Show that if φ ⊨ ψ but φ and ψ have no sentence letters in common, then either φ is unsatisfiable or ψ is tautologous.

Use the lemma: if $\cal{A}$(Ρ) = $\cal{B}$(P), for every sentence letter P in φ, then |φ|_$\cal{A}$ = |φ|_$\cal{B}$.

I see that we can reformulate the question as follows: If φ ⊨ ψ but φ and ψ have no sentence letters in common, then either |φ|_$\cal{A}$ = F or |ψ|_$\cal{A}$ = T in all $\cal{L}$₁-structures.

I figure the proof will look something like this:

Let's say it's not the case that either |φ|_$\cal{A}$ = F or |ψ|_$\cal{A}$ = T in all $\cal{L}$₁-structures.

That leaves two possibilities:

(1) |φ|_$\cal{A}$ = T, |ψ|_$\cal{A}$ = T. Can this happen if φ and ψ have no sentence letters in common?

(2) |φ|_$\cal{A}$ = F, |ψ|_$\cal{A}$ = F. Again, I don't know what the implications of φ and ψ having no sentence letters in common does here.
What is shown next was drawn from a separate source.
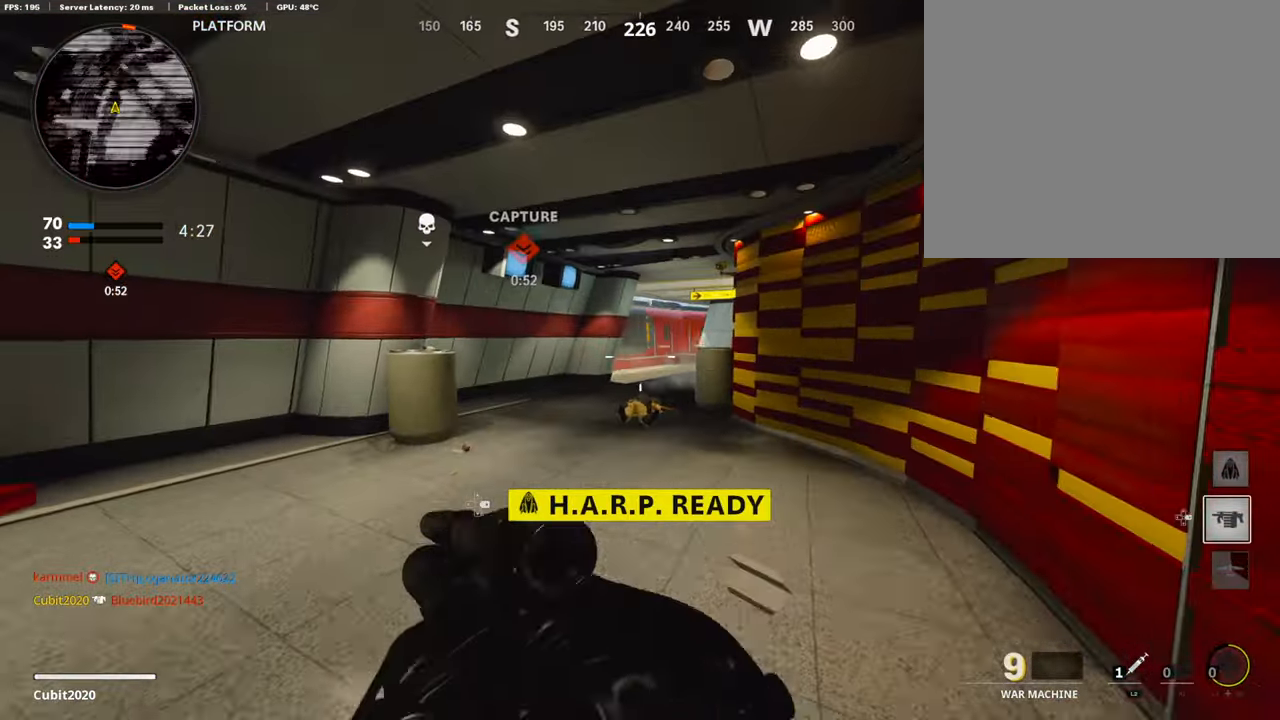
{"buttons": [], "left_stick": "down-left", "right_stick": "left", "events": [[101, "left_stick", "center"], [252, "TRIANGLE", "down"], [252, "left_stick", "down-left"], [286, "TRIANGLE", "up"], [353, "right_stick", "left"]]}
I am new to proofs, and perhaps I am going completely the wrong direction here. Any help would be greatly appreciated.

Answer 1

We prove that $\phi$ not unsatisfiable implies that $\psi$ is a tautology, provided that $\phi\models\psi$ and they have disjoint sentence letters.

Assume $\phi$ contains sentence letters $x_1,\dots, x_n$, and $\psi$ contains sentence letters $y_1,\dots,y_m$.
Assume further that $\phi$ is satisfied in a model $A$, i.e. $|\phi|_A=\top$.
Let $x_i$ evaluate to $a_i\in\{\bot,\top\}$ in $A$.
By the given hint, the evaluation of $\phi$ remains the same if we change the model at any other sentence letters (different from all $x_i$'s).
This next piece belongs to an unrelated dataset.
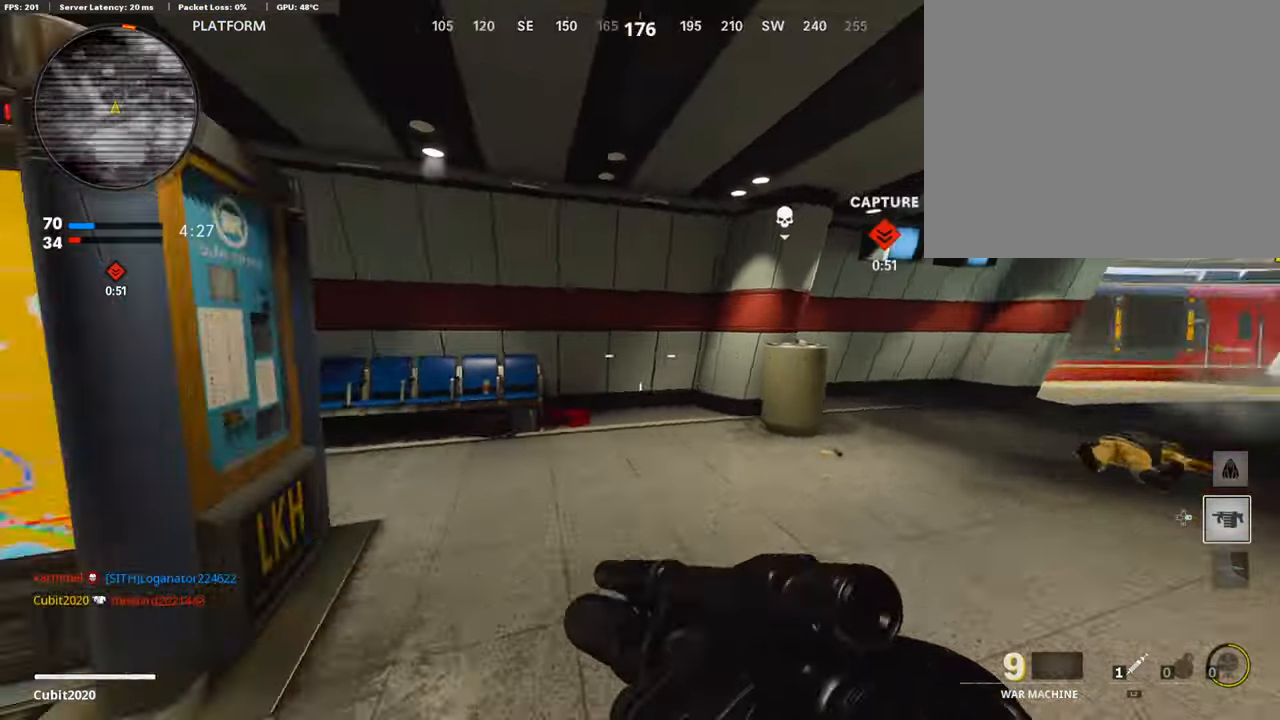
{"buttons": [], "left_stick": "up", "right_stick": "center", "events": [[101, "L3", "down"], [101, "left_stick", "up-left"], [169, "right_stick", "center"], [286, "L3", "up"], [286, "left_stick", "up"], [404, "SQUARE", "down"], [488, "SQUARE", "up"]]}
Now take an arbitrary model $B$, and change each value of $x_i$ to $a_i$, yielding a model $B'$.
Note that we didn't touch $y_j$'s, that is, $|y_j|_{B'}=|y_j|_B$ because they differ from the $x_i$'s.
Consequently, $|\psi|_{B'}=|\psi|_B$.

Finally, in the model $B'$, we have $|\phi|_{B'}=|\phi|_A=\top$, hence $\phi\models\psi$ implies $|\psi|_{B'} =\top$.
We got $|\psi|_B=|\psi|_{B'}=\top$ for any model $B$, so $\psi$ is a tautology.

Answer 2

It might be easier (and it's definitely more symmetrical) to proceed by contradiction. Suppose $\phi$ isn't a contradiction and $\psi$ isn't a tautology. So we have an assignment $A$ (assigning truth values to the sentence letters) that makes $\phi$ true, and we have an assignment $B$ that makes $\psi$ false. Now define a third assignment $C$ giving all the sentence letters in $\phi$ the same truth values that $A$ gave them, and giving all the sentence letters in $\psi$ the same truth values that $B$ gave them. Such a $C$ exists, because of the assumption that $\phi$ and $\psi$ have no sentence letters in common --- so my definition of $C$ is not trying to give the same sentence letter two possibly different values. Thanks to the lemma you quoted, $C$ gives $\phi$ the same truth value that $A$ gave $\phi$, namely true, and similarly $C$ gives $\psi$ the same truth value that $B$ gave it, namely false. But these facts about $C$ --- making $\phi$ true and $\psi$ false --- contradict the assumption that $\phi\models\psi$.